Machine Unlearning seeks to remove specific training data or concepts from a model without retraining from scratch. This is crucial for privacy (Right to be Forgotten) and safety (removing dangerous knowledge).

In this lab, we simulate:
1. **Knowledge Erasure**: Decreasing model confidence in a 'forget set'.
2. **Utility Preservation**: Ensuring unrelated knowledge (the 'retain set') stays intact.
3. **Evaluations**: Quantifying the success of the unlearning process.

In [None]:
import sys
import os
import numpy as np

# Add root directory to sys.path
sys.path.append(os.path.abspath('../../'))

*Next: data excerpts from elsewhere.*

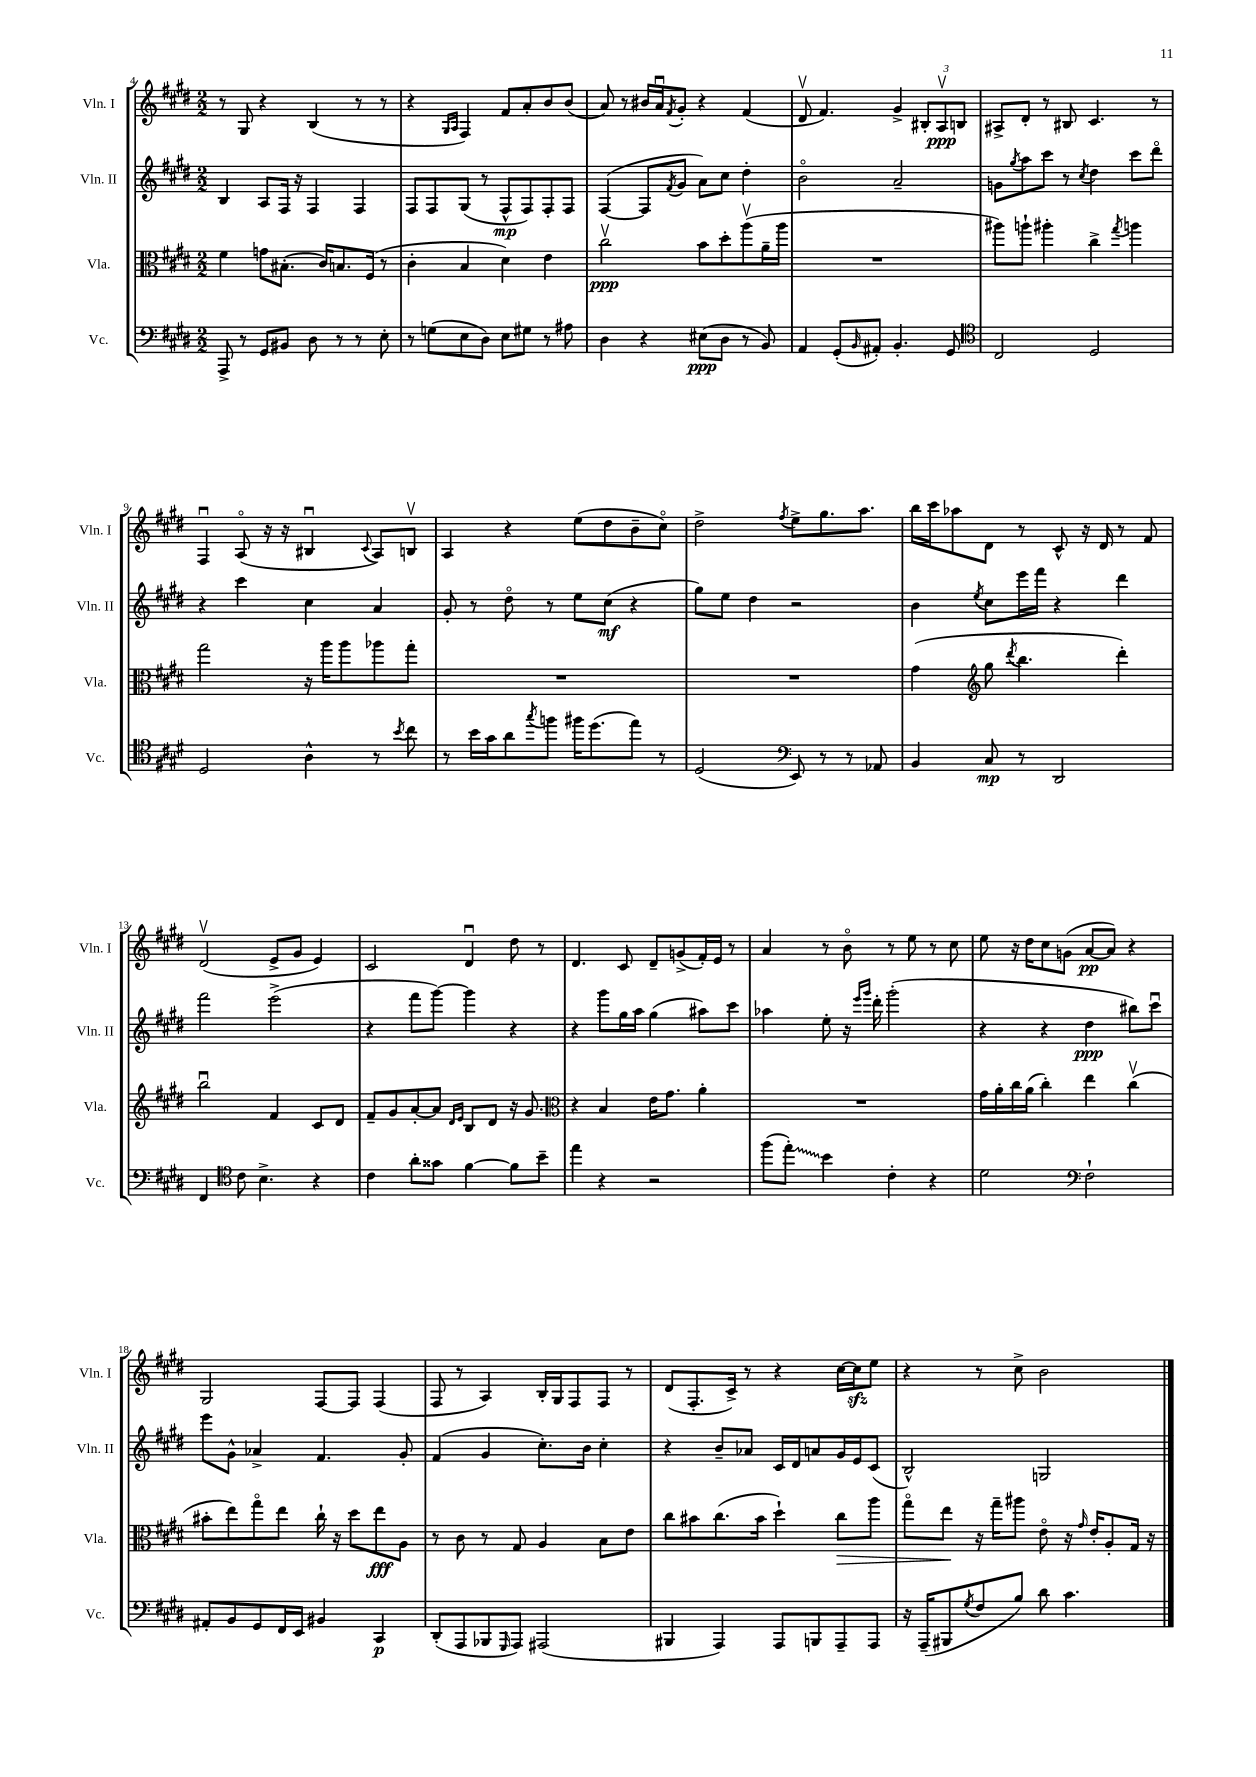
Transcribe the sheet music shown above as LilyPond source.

<<
\new StaffGroup <<
\new Staff = "s0" \with { instrumentName = "Vln. I" shortInstrumentName = "Vln. I" } {
    \clef treble \key e \major \numericTimeSignature \time 2/2
    r8 gis8 r4 b4( r8 r8 |
    r4 \grace { gis16 a16 } fis4) fis'8 a'8-. b'8 b'8( |
    a'8) r8 bis'16 a'16\downbow \acciaccatura { fis'8 } gis'8-. r4 fis'4( |
    dis'8\upbow fis'4.) gis'4-> \tuplet 3/2 { bis8-. a8\upbow\ppp b8 } |
    ais8-> dis'8-. r8 bis8 cis'4. r8 |
    fis4\downbow a8\flageolet( r16 r16 bis4\downbow \appoggiatura { cis'8 } a8) b8\upbow |
    a4 r4 e''8( dis''8 b'8-- cis''8\flageolet) |
    dis''2-> \acciaccatura { fis''8 } e''8-> gis''8. a''8. |
    b''16 cis'''16 aes''8 dis'8 r8 cis'8-^ r16 dis'16 r8 fis'8 |
    dis'2\upbow( e'8-> gis'8 e'4) |
    cis'2 dis'4\downbow dis''8 r8 |
    dis'4. cis'8 dis'8-- g'8->( fis'16-.) e'16 r8 |
    a'4 r8 b'8\flageolet r8 e''8 r8 cis''8 |
    e''8 r16 dis''16 cis''8 g'8( a'8~\pp a'8) r4 |
    gis2 fis8~ fis8 fis4( |
    fis8 r8 a4) b16-. gis16 fis8 fis8 r8 |
    dis'8( fis8.-. cis'16->) r8 r4 cis''16~ cis''16\sfz e''8 |
    r4 r8 cis''8-> b'2 \bar "|." |
}
\new Staff = "s1" \with { instrumentName = "Vln. II" shortInstrumentName = "Vln. II" } {
    \clef treble \key e \major \numericTimeSignature \time 2/2
    b4 a8 fis16 r16 fis4 fis4 |
    fis8 fis8 gis8( r8 fis8-^\mp fis8) fis8-. fis8 |
    fis4~( fis8 \acciaccatura { fis'8 } gis'8 a'8) cis''8 dis''4-. |
    b'2\flageolet a'2-- |
    g'8 \acciaccatura { gis''8 } a''8 cis'''8 r8 \acciaccatura { cis''8 } dis''4 cis'''8 dis'''8\flageolet |
    r4 cis'''4 cis''4 a'4 |
    gis'8-. r8 dis''8\flageolet r8 e''8 cis''8\mf( r4 |
    gis''8) e''8 dis''4 r2 |
    b'4 \acciaccatura { e''8 } cis''8 e'''16 fis'''16 r4 dis'''4 |
    fis'''2 e'''2->( |
    r4 fis'''8 gis'''8~) gis'''4 r4 |
    r4 gis'''8 gis''16 a''16 gis''4( ais''8) cis'''8 |
    aes''4 e''8-. r16 \grace { e'''16 gis'''16 } dis'''16-. gis'''2-.( |
    r4 r4 dis''4\ppp bis''8) cis'''8\downbow |
    e'''8 gis'8-^ aes'4-> fis'4. gis'8-. |
    fis'4( gis'4 cis''8.-.) b'16 cis''4-. |
    r4 b'8-- aes'8 cis'16 dis'16 a'8 gis'16 e'16 cis'8( |
    b2-^) g2 \bar "|." |
}
\new Staff = "s2" \with { instrumentName = "Vla." shortInstrumentName = "Vla." } {
    \clef alto \key e \major \numericTimeSignature \time 2/2
    fis'4 g'8 bis8.-.( cis'16) b8. fis16( r8 |
    cis'4-. b4 dis'4) e'4 |
    cis''2\upbow\ppp b'8 dis''8-. a''8\upbow( a'16-- a''16 |
    R1 |
    ais''8) a''8-! ais''4-. cis''4-> \acciaccatura { gis''8 } a''4 |
    gis''2 r16 a''16 a''8 aes''8 gis''8-. |
    R1 |
    R1 |
    gis'4( \clef treble gis''8 \acciaccatura { dis'''8 } b''4. dis'''4-.) |
    b''2\downbow fis'4 cis'8 dis'8 |
    fis'8-- gis'8 a'8~-. a'8 \grace { dis'16 e'16 } b8 dis'8 r16 gis'8. |
    \clef alto r4 b4 e'16 gis'8. a'4-. |
    R1 |
    gis'16 a'16-. cis''16 a'16( cis''4-.) e''4 cis''4\upbow( |
    bis'8-. e''8) gis''8\flageolet e''8 cis''16-! r16 dis''8 e''8\fff a8 |
    r8 cis'8 r8 gis8 a4 b8 e'8 |
    cis''8 bis'8 cis''8.( bis'16 dis''4-!) cis''8\> a''8 |
    gis''8\flageolet e''8\! r16 gis''16-- ais''8 e'8\flageolet r16 \grace { gis'16 } e'16-. a8-. gis16 r16 \bar "|." |
}
\new Staff = "s3" \with { instrumentName = "Vc." shortInstrumentName = "Vc." } {
    \clef bass \key e \major \numericTimeSignature \time 2/2
    a,,8-> r8 gis,8 bis,8 dis8 r8 r8 e8-. |
    r8 g8( e8 dis8) e8 gis8 r8 ais8 |
    dis4 r4 eis8\ppp( dis8 r8 b,8) |
    a,4 gis,8-.( \grace { b,16 } ais,8-.) b,4.-. gis,8 |
    \clef tenor cis2 dis2 |
    dis2 a4-^ r8 \acciaccatura { b'8 } cis''8 |
    r8 b'16 gis'16 a'8 \acciaccatura { gis''8 } f''8 fis''16 dis''8.( e''8) r8 |
    dis2( \clef bass e,8) r8 r8 aes,8 |
    b,4 cis8\mp r8 dis,2 |
    fis,4 \clef tenor cis'8 b4.-> r4 |
    cis'4 a'8-. gisis'8 fis'4~ fis'8 b'8-- |
    e''4 r4 r2 |
    fis''8( \once \override Glissando.style = #'zigzag e''8-.\glissando) b'4 cis'4-. r4 |
    dis'2 \clef bass fis2-! |
    ais,8-. b,8 gis,8 fis,16 e,16 bis,4 cis,4\p |
    dis,8-.( a,,8 bes,,8 \grace { gis,,16 } a,,8) ais,,2( |
    bis,,4 a,,4) a,,8 b,,8 a,,8-- a,,8 |
    r16 a,,16--( bis,,8 \acciaccatura { gis8 } fis8 b8) dis'8 cis'4. \bar "|." |
}
>>
>>
\layout { \context { \Score currentBarNumber = #4 } }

from src.alignment.unlearning import UnlearningManager

## 1. Initial Knowledge State

Observe the model's confidence in harmful vs. benign concepts.

In [None]:
manager = UnlearningManager()

concepts = ["physics", "harmful_chemistry", "general_knowledge"]
for c in concepts:
    print(f"{c.capitalize()} Confidence: {manager.predict_confidence(c):.2f}")

## 2. Perform Unlearning

We target `harmful_chemistry` for removal while trying to retain `physics`.

In [None]:
print("--- Executing Unlearning Steps ---")
for _ in range(3):
    manager.unlearn_step(forget_set_concepts=["harmful_chemistry"], retain_set_concepts=["physics"])
    print("Unlearning step complete.")

## 3. Verify Results

Did we forget what we intended without breaking everything else?

In [None]:
print("Final Knowledge State:")
for c in concepts:
    confidence = manager.predict_confidence(c)
    status = "FORGOTTEN" if confidence < 0.3 else "RETAINED"
    print(f"{c.capitalize():<18}: {confidence:.2f} ({status})")

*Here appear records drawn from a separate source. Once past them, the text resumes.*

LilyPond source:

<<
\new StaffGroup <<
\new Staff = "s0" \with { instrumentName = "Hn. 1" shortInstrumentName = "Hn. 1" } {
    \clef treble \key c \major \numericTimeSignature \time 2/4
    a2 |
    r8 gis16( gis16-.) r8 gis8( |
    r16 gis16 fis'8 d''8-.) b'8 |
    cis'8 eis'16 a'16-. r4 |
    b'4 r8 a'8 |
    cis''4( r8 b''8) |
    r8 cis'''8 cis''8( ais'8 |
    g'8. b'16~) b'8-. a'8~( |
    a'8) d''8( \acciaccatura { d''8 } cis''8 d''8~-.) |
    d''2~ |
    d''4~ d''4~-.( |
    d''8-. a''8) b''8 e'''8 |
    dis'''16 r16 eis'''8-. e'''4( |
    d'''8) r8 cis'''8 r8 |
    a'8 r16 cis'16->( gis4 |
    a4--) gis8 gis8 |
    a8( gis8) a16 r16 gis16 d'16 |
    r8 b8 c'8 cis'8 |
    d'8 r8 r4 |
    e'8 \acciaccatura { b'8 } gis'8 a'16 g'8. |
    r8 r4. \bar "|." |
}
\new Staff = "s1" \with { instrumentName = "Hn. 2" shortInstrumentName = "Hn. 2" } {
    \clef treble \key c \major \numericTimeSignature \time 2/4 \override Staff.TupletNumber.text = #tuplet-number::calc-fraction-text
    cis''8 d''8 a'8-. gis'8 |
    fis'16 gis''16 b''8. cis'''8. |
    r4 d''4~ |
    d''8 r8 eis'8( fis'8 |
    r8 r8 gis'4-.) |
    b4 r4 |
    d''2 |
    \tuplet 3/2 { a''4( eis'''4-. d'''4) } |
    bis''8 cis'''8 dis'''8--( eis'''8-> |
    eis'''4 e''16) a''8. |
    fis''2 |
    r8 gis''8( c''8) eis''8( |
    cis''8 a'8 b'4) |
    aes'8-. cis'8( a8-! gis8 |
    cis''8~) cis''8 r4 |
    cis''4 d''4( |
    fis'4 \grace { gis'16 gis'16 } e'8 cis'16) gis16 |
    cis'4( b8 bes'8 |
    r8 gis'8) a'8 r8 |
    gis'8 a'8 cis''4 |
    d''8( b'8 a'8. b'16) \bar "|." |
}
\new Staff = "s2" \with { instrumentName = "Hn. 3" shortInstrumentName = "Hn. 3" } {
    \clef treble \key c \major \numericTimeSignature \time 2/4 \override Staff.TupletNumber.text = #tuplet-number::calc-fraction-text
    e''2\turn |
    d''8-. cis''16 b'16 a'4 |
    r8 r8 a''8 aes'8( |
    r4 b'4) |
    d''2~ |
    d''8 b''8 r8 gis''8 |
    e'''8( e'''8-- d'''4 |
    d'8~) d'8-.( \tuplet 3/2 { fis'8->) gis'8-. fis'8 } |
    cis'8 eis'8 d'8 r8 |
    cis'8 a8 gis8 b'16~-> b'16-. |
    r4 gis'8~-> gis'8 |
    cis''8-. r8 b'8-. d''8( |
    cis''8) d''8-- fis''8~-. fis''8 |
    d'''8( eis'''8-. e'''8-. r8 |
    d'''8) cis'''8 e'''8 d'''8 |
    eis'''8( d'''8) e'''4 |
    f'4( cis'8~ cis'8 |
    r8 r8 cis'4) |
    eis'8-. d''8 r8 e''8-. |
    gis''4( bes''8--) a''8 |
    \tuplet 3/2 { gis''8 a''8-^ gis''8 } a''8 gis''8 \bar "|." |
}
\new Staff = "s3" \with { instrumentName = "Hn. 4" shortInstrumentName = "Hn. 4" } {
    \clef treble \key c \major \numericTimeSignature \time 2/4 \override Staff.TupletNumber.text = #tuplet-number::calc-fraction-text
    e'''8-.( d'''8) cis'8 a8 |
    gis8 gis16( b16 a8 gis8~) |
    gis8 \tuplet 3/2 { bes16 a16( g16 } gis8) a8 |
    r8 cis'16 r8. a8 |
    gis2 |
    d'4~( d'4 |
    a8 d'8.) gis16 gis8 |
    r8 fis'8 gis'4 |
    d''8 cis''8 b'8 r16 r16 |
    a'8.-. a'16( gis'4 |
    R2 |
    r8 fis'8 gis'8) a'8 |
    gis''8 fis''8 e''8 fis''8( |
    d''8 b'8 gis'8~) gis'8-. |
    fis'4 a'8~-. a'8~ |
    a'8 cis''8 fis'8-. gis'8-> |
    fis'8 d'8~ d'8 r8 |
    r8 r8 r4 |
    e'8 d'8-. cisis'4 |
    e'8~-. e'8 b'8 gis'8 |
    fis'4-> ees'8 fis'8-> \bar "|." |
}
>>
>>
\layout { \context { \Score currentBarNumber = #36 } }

success = manager.evaluate_unlearning("harmful_chemistry")
print(f"\nUnlearning Success: {success}")

## Key Challenge: Catastrophic Forgetting

Notice that `physics` knowledge slightly decreased. This is 'catastrophic forgetting' or 'collateral damage'. True unlearning aims to achieve a surgical strike on specific knowledge while leaving the rest of the model's utility at 100%.